- [Фрагмент текста]:
- - - - - - -
Триумфальная арка
Андрей Могучий:
«Сейчас акт этический является художественным»
Я беру интервью у режиссера Андрея Могучего, художественного руководителя АБДТ имени Г. А. Товстоногова в его «кабинете». Ничего похожего на кабинет без кавычек. Белое минималистское пустое пространство. Никаких бумаг. Большой стол для обсуждений, экран для презентаций. И вообще, не комната, а как будто площадка лестницы, в проеме — ступеньки, ведущие вверх. Неслучайное пространство.
— У тебя уже, как полагается, три периода творчества: лабораторный — в группе «Формальный театр», затем экспериментально-классический в Александринском театре (авторские вариации на темы Гоголя, Метерлинка и совместная работа с новыми драматургами Михаилом Дурненковым, Максимом Исаевым), теперь — Академический Большой драматический. Но такой путь и у других режиссеров твоего поколения. Аттила Виднянский начинал с очень необычных работ и стал нынче главным режиссером Венгерского национального театра, постановки финского авангардиста Кристиана Смедса (получившего вместе с тобой европейскую премию «Новая театральная реальность») игрались и в Национальном театре Финляндии, и во Фламандском Королевском театре… Что-то меняется в театре, в жизни или в вас? Или академический театр становится лабораторным?..
— Это закономерный путь. Никакой период не может длиться бесконечно.
Но все они находятся во взаимозависимой связи. Как иначе: уже «тонкие слои» сменились, другая жизнь вокруг, другая энергия, а ты все прежний? Значит, ты себя обманываешь. У меня было, если точно, четыре периода. Первый начался в 80-е годы и длился около семи лет. Мы занимались лабораторными практиками, на публику свои опыты не выносили. Была подлинная глубокая герметичная работа. Я очень тоскую по тому времени.
- - - - - - -
- [Записи]:
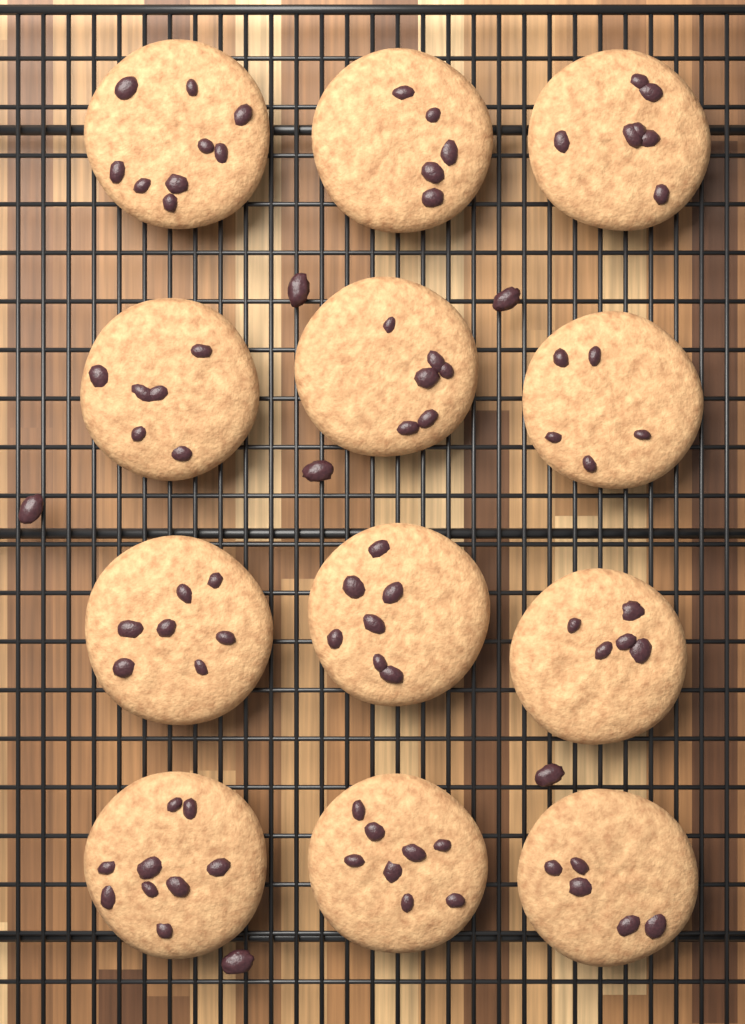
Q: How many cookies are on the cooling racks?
- - - - - - -
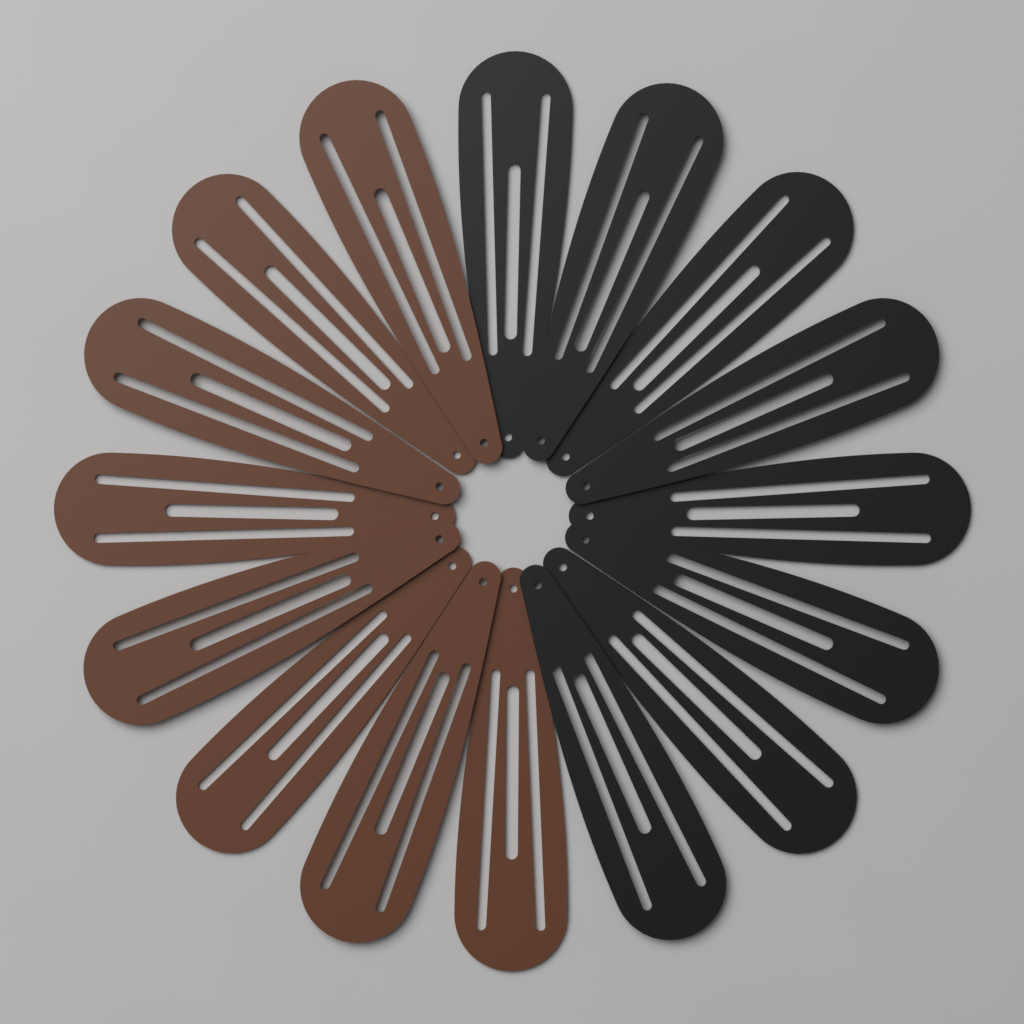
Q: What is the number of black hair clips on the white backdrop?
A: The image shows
- - - - - - -
- [Цель задания A]:
Определите, соответствуют ли интервью с Андреем Могучим следующие утверждения. Ответ на каждое («да» или «нет») подтвердите точной цитатой из интервью.
(i) В кабинете режиссера много бумаг.
(ii) Первый творческий период Могучего продолжался около семи лет.
(iii) Сам Могучий насчитывает у себя три творческих периода.
- [Цель задания B]:
Какую премию, согласно интервью, Кристиан Смедс получил вместе с Андреем Могучим?
- [Цель задания C]:
Опираясь на интервью, объясните, почему Могучий считает смену творческих периодов закономерной.

- [Полное решение A]:
(i) Нет: «Никаких бумаг.»
(ii) Да: «Первый начался в 80-е годы и длился около семи лет.»
(iii) Нет: «У меня было, если точно, четыре периода.»

- [Полное решение B]:
Европейскую премию «Новая театральная реальность».

- [Полное решение C]:
Вокруг уже другая жизнь и другая энергия, «тонкие слои» сменились. Режиссер, который при этом остается прежним, обманывает себя. Поэтому никакой период не может длиться бесконечно.